FNB also expects the repo rate to remain unchanged at 8.25 percent, meaning the prime lending rate will hold firm at 11.75 percent. In fact, it believes the rate hiking cycle has come to an end.

Having said this, the Bank’s senior economist Koketso Mano does not expect the cutting cycle to start just yet.

“We think the MPC still requires more evidence that inflation will anchor at the 4.5 percent target within the policy horizon. Unfortunately, heightened geopolitical tensions, biosecurity as well as adverse weather patterns complicate the deceleration trend in inflation and could prolong the lift in inflation expectations away from target.

“In addition, this year’s elections, and any further fiscal slippage not only risk a weaker rand and further inflationary pressure but would worsen the risk premium required to invest in South Africa, which automatically lifts the estimate on the rate of interest that neither supports nor restricts economic activity (neutral).”

Therefore, he says the MPC is likely to wait at least until the event risk of the elections has passed.

FNB’s view is that the first cut could be in the second half of this year, depending on inflation and policy decisions taken by advanced economies.

While a cut in the repo rate this month would be good news for homeowners, Bradd Bendall, BetterBond’s head of sales, says conflict in the Middle East and related threats in the Red Sea to international shipping and world trade are creating new and immediate economic risk factors. Global inflationary pressures from 2023 are also still present.

“And we face muted local economic growth. So, it’s probable that the MPC will be circumspect when it meets for the first time this year.”

He adds: “We know that the SA Reserve Bank historically follows the lead of the US Federal Reserve, which has indicated it plans to hold rates steady until July when US inflation is expected to stabilise.
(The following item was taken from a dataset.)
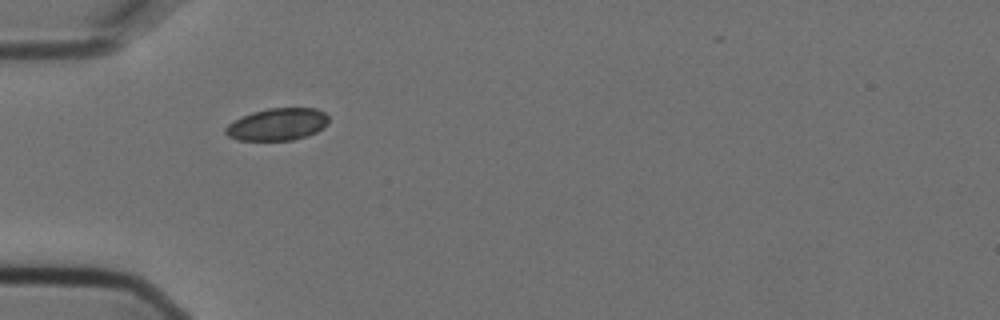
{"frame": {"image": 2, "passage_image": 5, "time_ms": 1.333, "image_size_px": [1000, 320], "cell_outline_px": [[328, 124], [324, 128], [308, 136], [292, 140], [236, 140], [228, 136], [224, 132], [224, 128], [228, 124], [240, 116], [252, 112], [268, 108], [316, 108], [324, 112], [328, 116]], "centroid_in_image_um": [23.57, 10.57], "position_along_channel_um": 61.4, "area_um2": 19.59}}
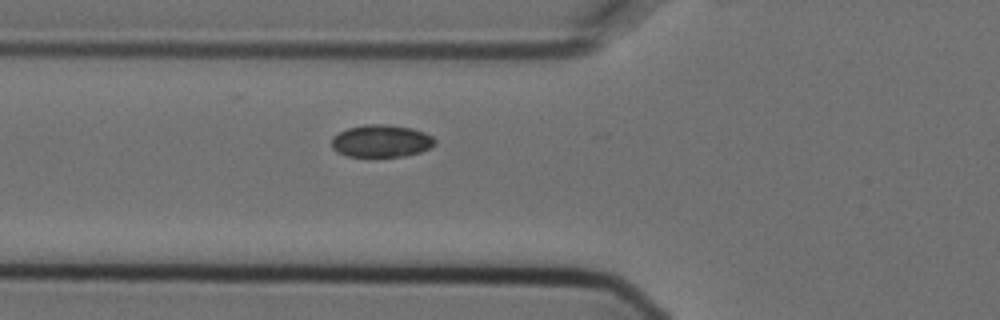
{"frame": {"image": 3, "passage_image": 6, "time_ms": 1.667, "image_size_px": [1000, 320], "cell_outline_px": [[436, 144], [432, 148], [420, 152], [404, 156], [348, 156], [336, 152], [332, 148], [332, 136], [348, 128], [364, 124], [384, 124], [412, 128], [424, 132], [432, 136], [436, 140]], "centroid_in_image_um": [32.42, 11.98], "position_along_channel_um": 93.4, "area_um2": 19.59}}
In both countries, elections could have an impact on economies, but only time will tell as these national narratives are yet to unfold.”

On a positive note, BetterBond does not foresee a repo rate hike this month, or in the near future.

“Depending on inflation, our industry hopes to see positive moves on interest rates starting to come down, towards the middle and second half of the year.”

Paul Stevens, chief executive of Just Property, expects interest rates to be kept on hold until mid-year. Even though inflation dropped to 5.5 percent in November – which was below the high of 5.9 percent in October, he expects high inflation figures. Thus, the SARB will pause with a potential rate reduction until it sees inflation continue to move downward.

“There are expectations that inflation during the course of this year will drop to 5.0 percent and even further in 2025, which gives the SARB comfort in moving interest rates lower.”